Where an image appears, leave it out; otherwise repeat the data exactly.
(Exercise data begins)
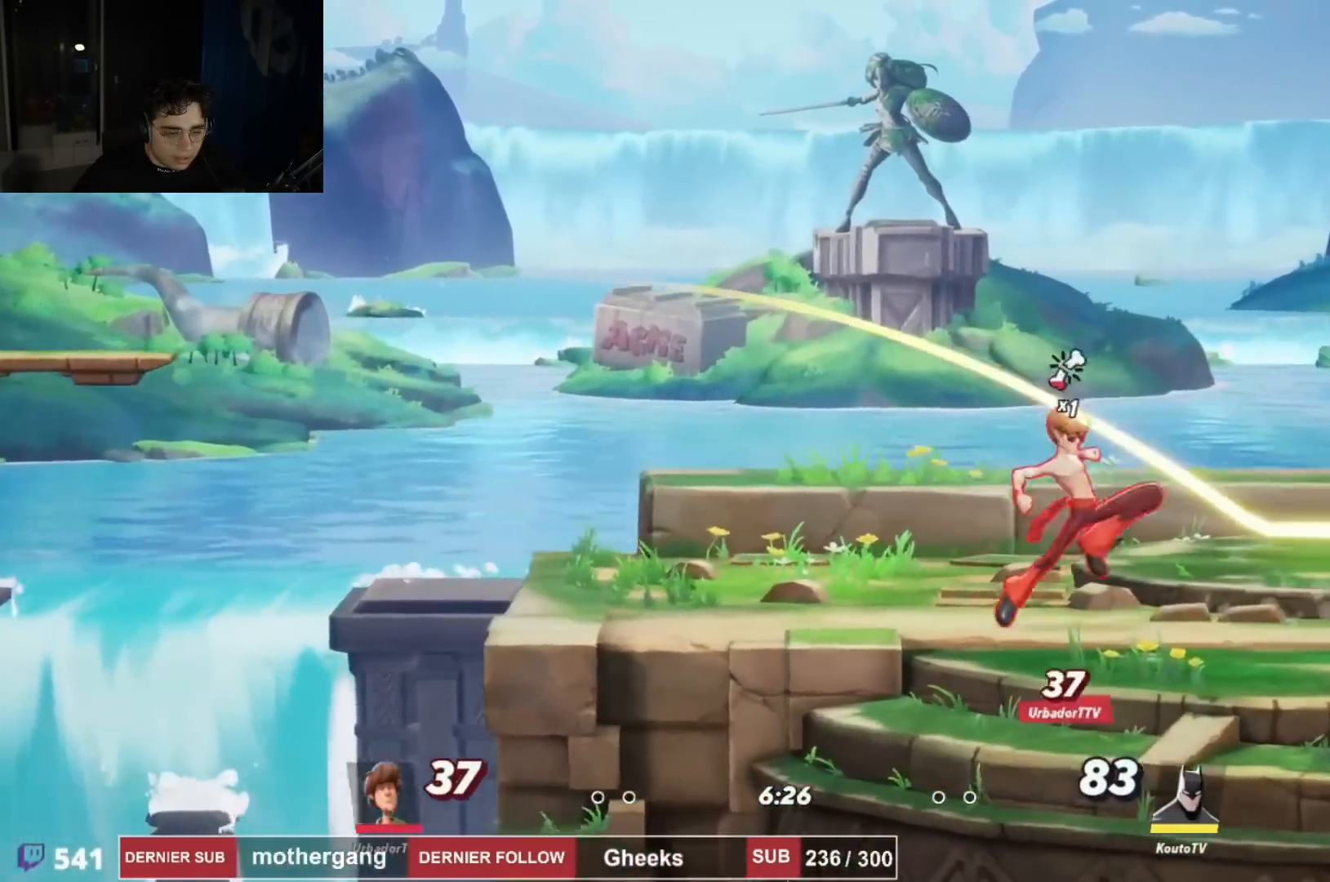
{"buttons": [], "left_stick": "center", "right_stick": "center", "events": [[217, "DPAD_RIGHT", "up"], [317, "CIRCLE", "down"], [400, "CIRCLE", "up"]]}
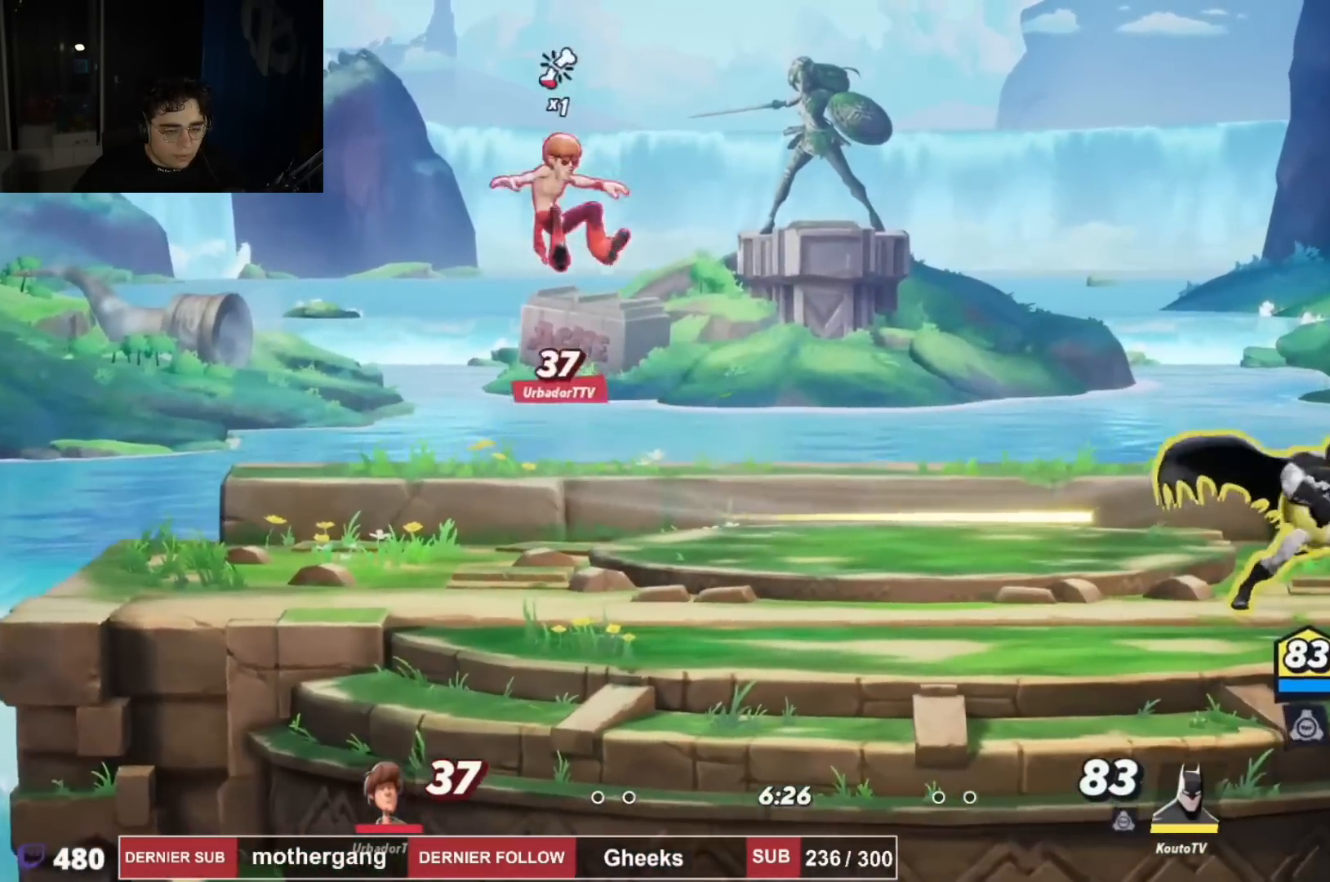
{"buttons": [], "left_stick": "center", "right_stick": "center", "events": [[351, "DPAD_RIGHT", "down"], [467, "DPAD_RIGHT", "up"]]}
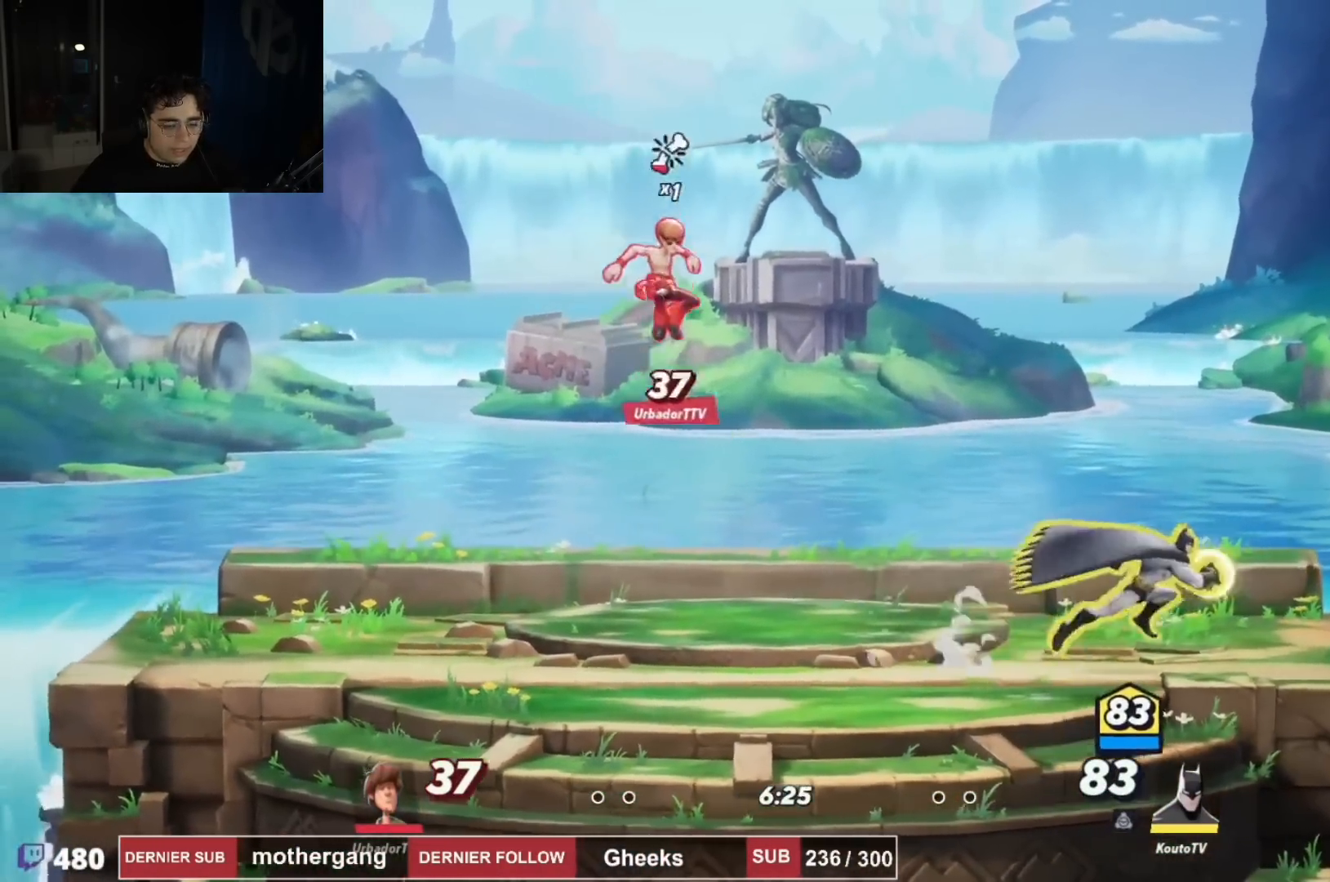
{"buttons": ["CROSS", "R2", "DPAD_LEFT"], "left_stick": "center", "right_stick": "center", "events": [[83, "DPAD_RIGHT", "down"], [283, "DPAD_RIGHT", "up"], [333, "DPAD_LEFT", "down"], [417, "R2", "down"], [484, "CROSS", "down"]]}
(Exercise data ends)
Result of the exercise ::
{"buttons": [], "left_stick": "center", "right_stick": "center", "events": [[217, "DPAD_RIGHT", "up"], [317, "CIRCLE", "down"], [400, "CIRCLE", "up"]]}
{"buttons": [], "left_stick": "center", "right_stick": "center", "events": [[351, "DPAD_RIGHT", "down"], [467, "DPAD_RIGHT", "up"]]}
{"buttons": ["CROSS", "R2", "DPAD_LEFT"], "left_stick": "center", "right_stick": "center", "events": [[83, "DPAD_RIGHT", "down"], [283, "DPAD_RIGHT", "up"], [333, "DPAD_LEFT", "down"], [417, "R2", "down"], [484, "CROSS", "down"]]}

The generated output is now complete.